§ **Work instructions**
If a line comes after the one containing "magnification brightfield microscopy", leave it out; copy every line before it, and that line too, exactly as written, starting from the first line of the entries.
──────── Material provided ────────
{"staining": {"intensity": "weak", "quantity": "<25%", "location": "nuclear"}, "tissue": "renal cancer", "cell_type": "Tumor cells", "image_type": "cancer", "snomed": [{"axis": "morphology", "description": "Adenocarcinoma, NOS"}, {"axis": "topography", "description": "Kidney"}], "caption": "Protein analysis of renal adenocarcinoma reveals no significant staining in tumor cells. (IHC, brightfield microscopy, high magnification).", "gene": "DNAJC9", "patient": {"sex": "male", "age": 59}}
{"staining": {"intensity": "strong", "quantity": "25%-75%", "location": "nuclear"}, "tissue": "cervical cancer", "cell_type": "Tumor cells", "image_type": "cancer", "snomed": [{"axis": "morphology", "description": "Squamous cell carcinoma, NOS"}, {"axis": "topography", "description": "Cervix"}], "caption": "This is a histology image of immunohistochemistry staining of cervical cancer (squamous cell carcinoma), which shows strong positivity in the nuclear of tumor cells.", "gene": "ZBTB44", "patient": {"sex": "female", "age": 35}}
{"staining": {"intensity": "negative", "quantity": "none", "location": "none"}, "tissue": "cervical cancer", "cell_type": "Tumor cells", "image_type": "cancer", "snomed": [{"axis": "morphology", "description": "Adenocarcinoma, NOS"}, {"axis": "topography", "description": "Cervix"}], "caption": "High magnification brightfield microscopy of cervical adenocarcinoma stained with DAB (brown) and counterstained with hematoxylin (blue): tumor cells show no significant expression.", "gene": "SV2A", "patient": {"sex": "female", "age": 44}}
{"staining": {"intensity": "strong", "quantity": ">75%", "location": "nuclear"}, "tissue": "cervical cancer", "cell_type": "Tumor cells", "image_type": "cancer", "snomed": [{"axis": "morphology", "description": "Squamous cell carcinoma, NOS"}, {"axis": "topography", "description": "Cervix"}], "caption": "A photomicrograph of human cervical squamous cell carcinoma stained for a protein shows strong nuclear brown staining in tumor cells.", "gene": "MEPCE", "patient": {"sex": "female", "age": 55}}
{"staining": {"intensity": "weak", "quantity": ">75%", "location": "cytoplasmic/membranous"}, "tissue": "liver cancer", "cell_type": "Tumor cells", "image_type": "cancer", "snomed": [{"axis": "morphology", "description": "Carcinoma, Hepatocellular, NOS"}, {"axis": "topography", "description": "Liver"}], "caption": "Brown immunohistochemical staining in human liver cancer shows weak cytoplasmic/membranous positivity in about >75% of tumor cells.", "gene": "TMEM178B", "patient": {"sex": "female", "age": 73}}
────────
§ **Exercise solution**
{"staining": {"intensity": "weak", "quantity": "<25%", "location": "nuclear"}, "tissue": "renal cancer", "cell_type": "Tumor cells", "image_type": "cancer", "snomed": [{"axis": "morphology", "description": "Adenocarcinoma, NOS"}, {"axis": "topography", "description": "Kidney"}], "caption": "Protein analysis of renal adenocarcinoma reveals no significant staining in tumor cells. (IHC, brightfield microscopy, high magnification).", "gene": "DNAJC9", "patient": {"sex": "male", "age": 59}}
{"staining": {"intensity": "strong", "quantity": "25%-75%", "location": "nuclear"}, "tissue": "cervical cancer", "cell_type": "Tumor cells", "image_type": "cancer", "snomed": [{"axis": "morphology", "description": "Squamous cell carcinoma, NOS"}, {"axis": "topography", "description": "Cervix"}], "caption": "This is a histology image of immunohistochemistry staining of cervical cancer (squamous cell carcinoma), which shows strong positivity in the nuclear of tumor cells.", "gene": "ZBTB44", "patient": {"sex": "female", "age": 35}}
{"staining": {"intensity": "negative", "quantity": "none", "location": "none"}, "tissue": "cervical cancer", "cell_type": "Tumor cells", "image_type": "cancer", "snomed": [{"axis": "morphology", "description": "Adenocarcinoma, NOS"}, {"axis": "topography", "description": "Cervix"}], "caption": "High magnification brightfield microscopy of cervical adenocarcinoma stained with DAB (brown) and counterstained with hematoxylin (blue): tumor cells show no significant expression.", "gene": "SV2A", "patient": {"sex": "female", "age": 44}}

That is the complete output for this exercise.